A month ago I wrote that frequent flyer programs would save the airlines because they offer rich sources of value and cash. However while United and Delta are reportedly in talks to sell large chunks of miles at a discount to their credit card partner banks, it’s actually Hilton that’s first out of the gate with this.
Hilton shared with the SEC that they’ve pre-sold $1 billion worth of points to American Express. That probably somewhere around half a trillion Honors points.
In April 2020, we pre-sold Hilton Honors points to American Express for $1.0 billion in cash. American Express and their respective designees may use the points in connection with the Hilton Honors co-branded credit cards and for promotions, rewards and incentive programs or certain other activities as they may establish or engage in from time to time. We will use the proceeds from the Hilton Honors points sale for working capital, general corporate and other purposes.
One Mile at a Time says this could encourage Hilton to devalue points – since they’re getting less revenue per point – but that he doesn’t think that’ll be the result. I agree, but only in part.
- With rooms empty, Hilton is going to need to use the loyalty program to incentivize stays. I expect they’ll be printing lots of points going forward, and not devaluing right away. In the near-term points will be easier to come by and easier to use.

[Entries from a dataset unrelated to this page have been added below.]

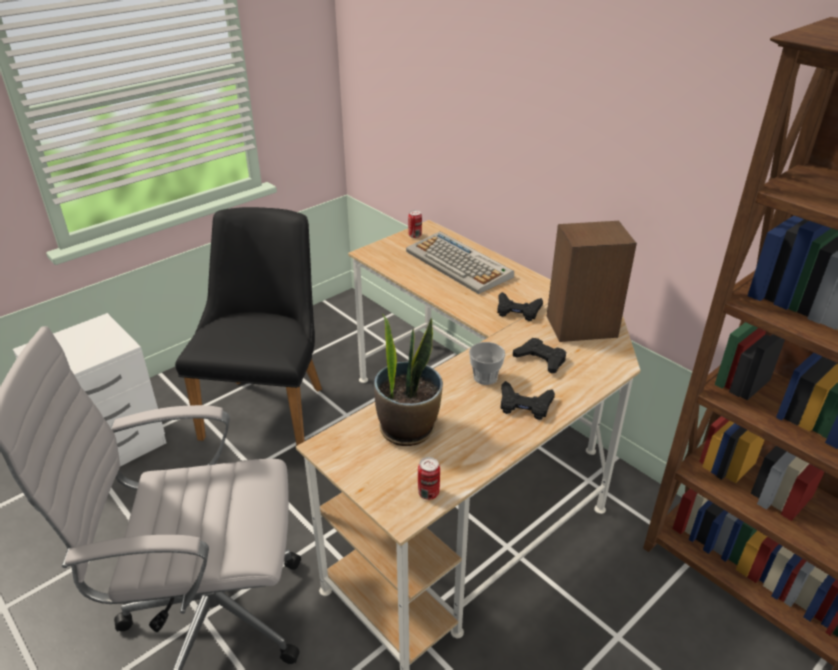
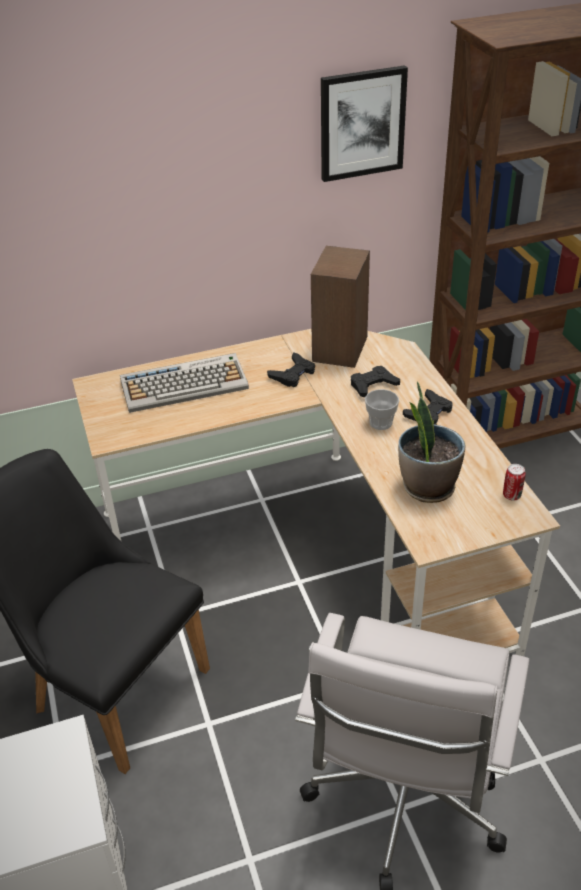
camera: 65 degrees left, 5 degrees up
can [408,210,422,238] -> none
none -> picture [321,65,408,182]

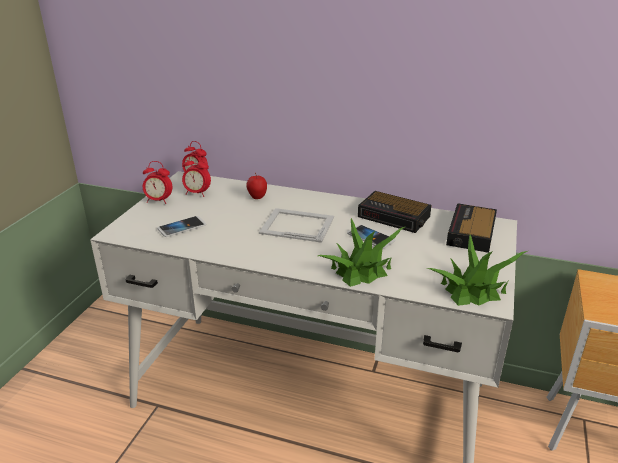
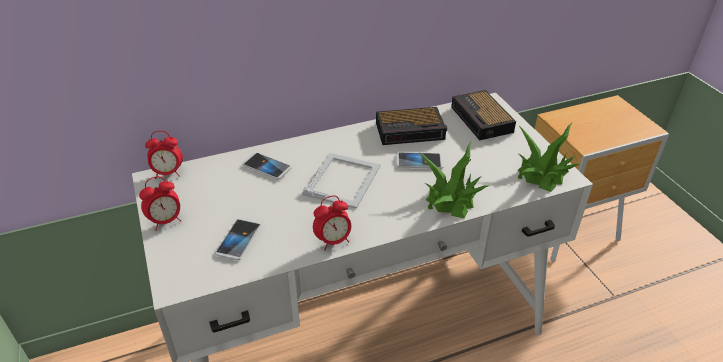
camera: 40 degrees left, 10 degrees up
alarm clock [182,154,211,197] -> alarm clock moved to [313,195,351,250]
apple [246,173,267,199] -> phone [242,152,292,180]
picture frame [259,208,334,243] -> picture frame turned 135 degrees clockwise [302,153,381,209]

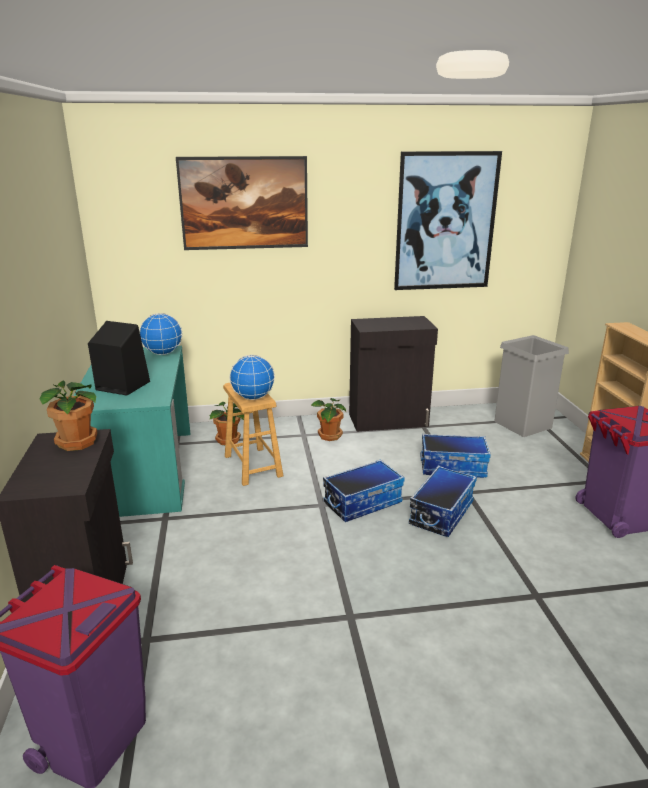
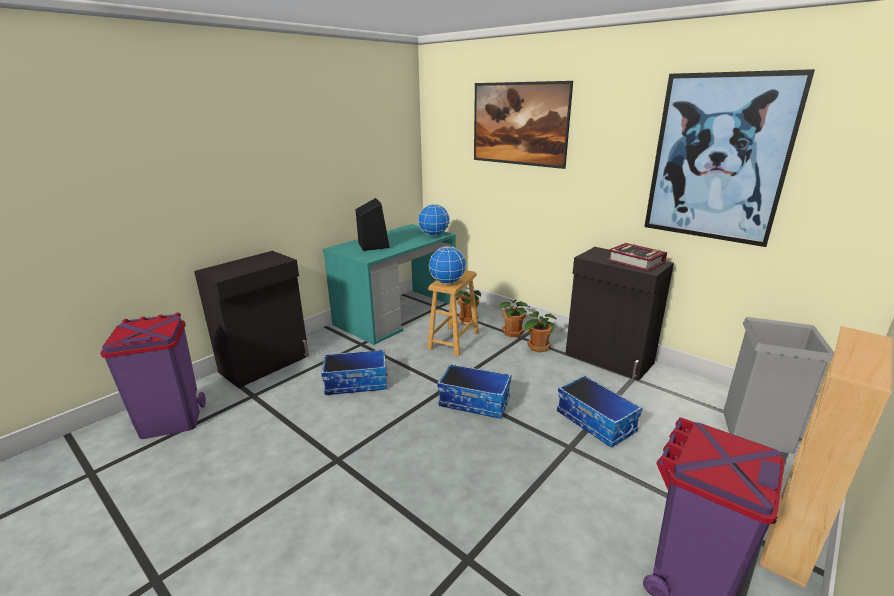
camera: 50 degrees right, 0 degrees up
potted plant [40,380,97,451] -> potted plant moved to [499,299,530,337]
storage box [409,466,477,537] -> storage box moved to [321,349,388,395]
none -> book [607,243,667,272]

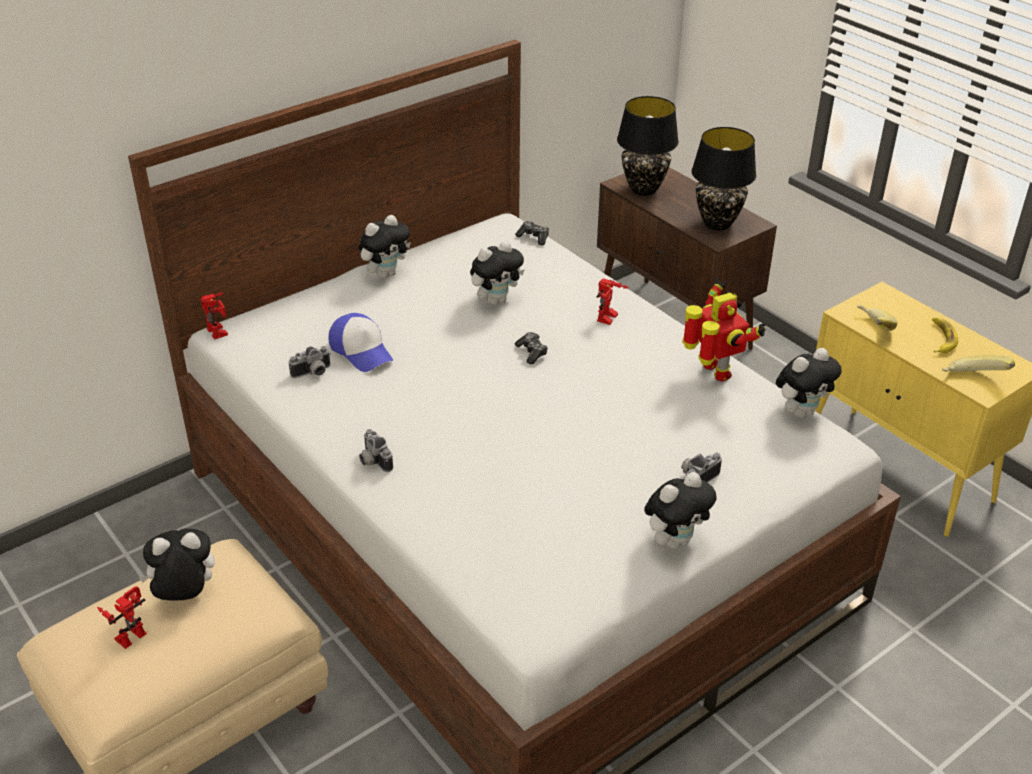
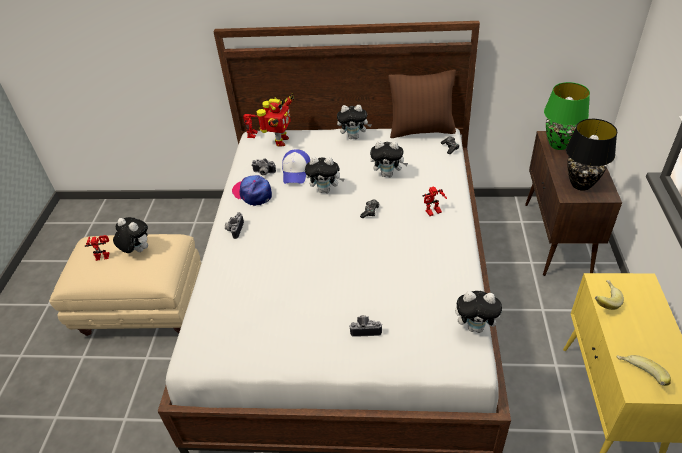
camera: 45 degrees right, 5 degrees up
black table lamp [617,96,679,196] -> green table lamp [544,82,590,150]
plush toy [644,472,717,549] -> plush toy moved to [305,157,345,193]
toy robot [682,277,766,381] -> toy robot moved to [257,93,294,146]
banana [932,318,958,353] -> none
none -> cap [232,175,272,206]
none -> brown pillow [388,70,456,138]

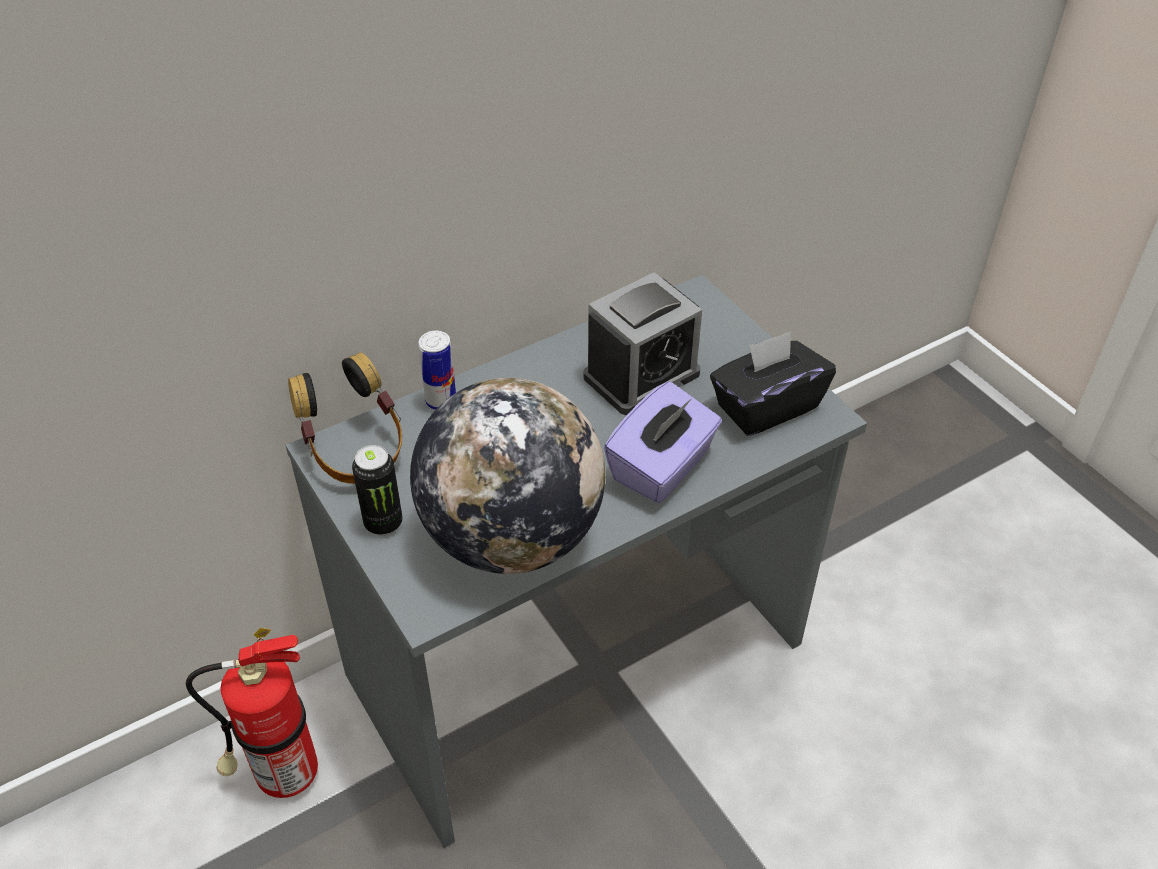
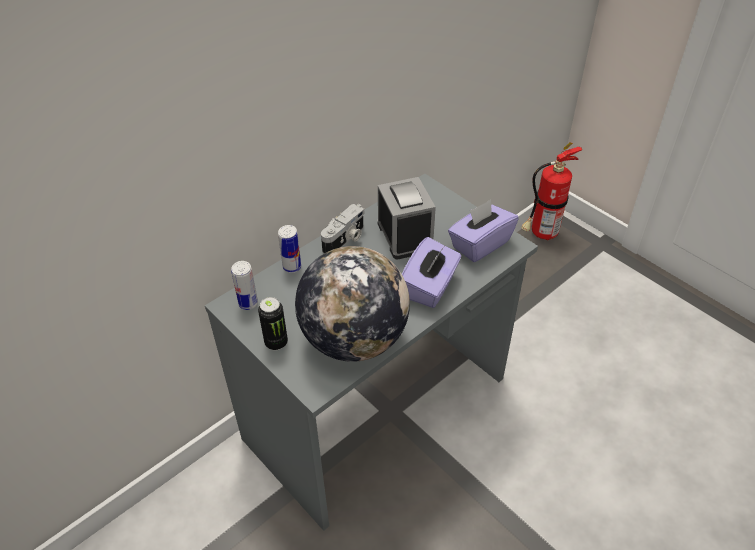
camera: 10 degrees left, 0 degrees up
fire extinguisher [186,628,318,798] -> fire extinguisher moved to [521,142,582,240]
headphones [288,352,402,484] -> can [231,261,258,310]
alarm clock [583,272,702,415] -> alarm clock turned 60 degrees counterclockwise [377,177,436,260]
black tissue box [710,331,836,436] -> purple tissue box [448,199,519,262]
none -> camera [321,204,364,254]

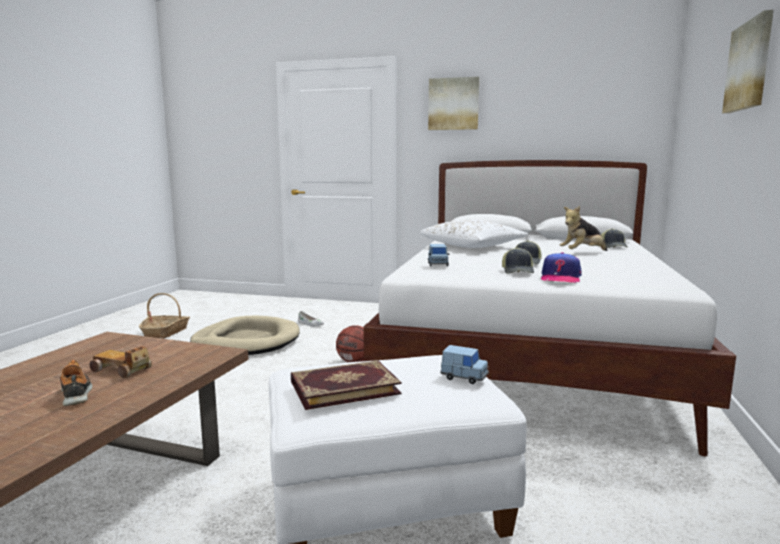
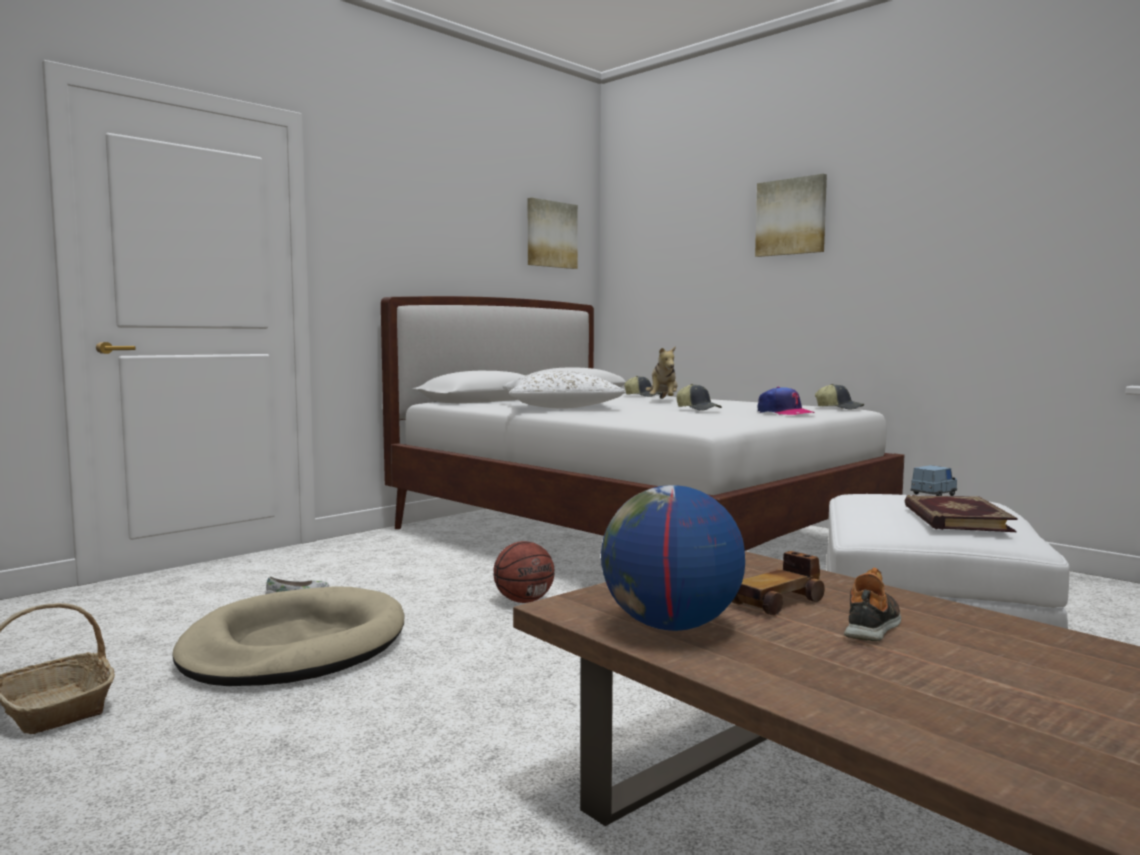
camera: 60 degrees left, 5 degrees down
shoe [60,360,92,406] -> shoe turned 120 degrees clockwise [844,567,901,641]
picture [428,77,479,130] -> picture moved to [528,198,578,269]
blue toy car [428,244,449,266] -> none
cap [502,247,534,274] -> cap moved to [815,384,864,409]
none -> globe [601,485,745,631]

- At lower cost per point, American Express can be more generous with points. Even if each point becomes worth less we may be earning more from them too. That’s what happened during the Great Recession when banks purchased large blocks of points at a discount to provide cashflow to their travel partners. We saw bigger up front bonuses and more bonusing of spend categories, versus the more common ‘one point per dollar’ earnings that preceded that time period.
- American Express probably did demand some protections that the points they’re buying can’t just be inflated away.
At the same time, I do expect that if travel demand picks back up, the printing of points will be something that loyalty programs try to get a handle on and there’ll be a drive to reduce costs by devaluation once rooms are again full. Is it possible to devalue Honors even further?
Hilton of course was the only major loyalty program to actually devalue during the Great Recession, and IHG’s marketing chief at the time called it the biggest devaluation he’d seen in 17 years. I trust that Amex is savvy enough to have built in protections against that.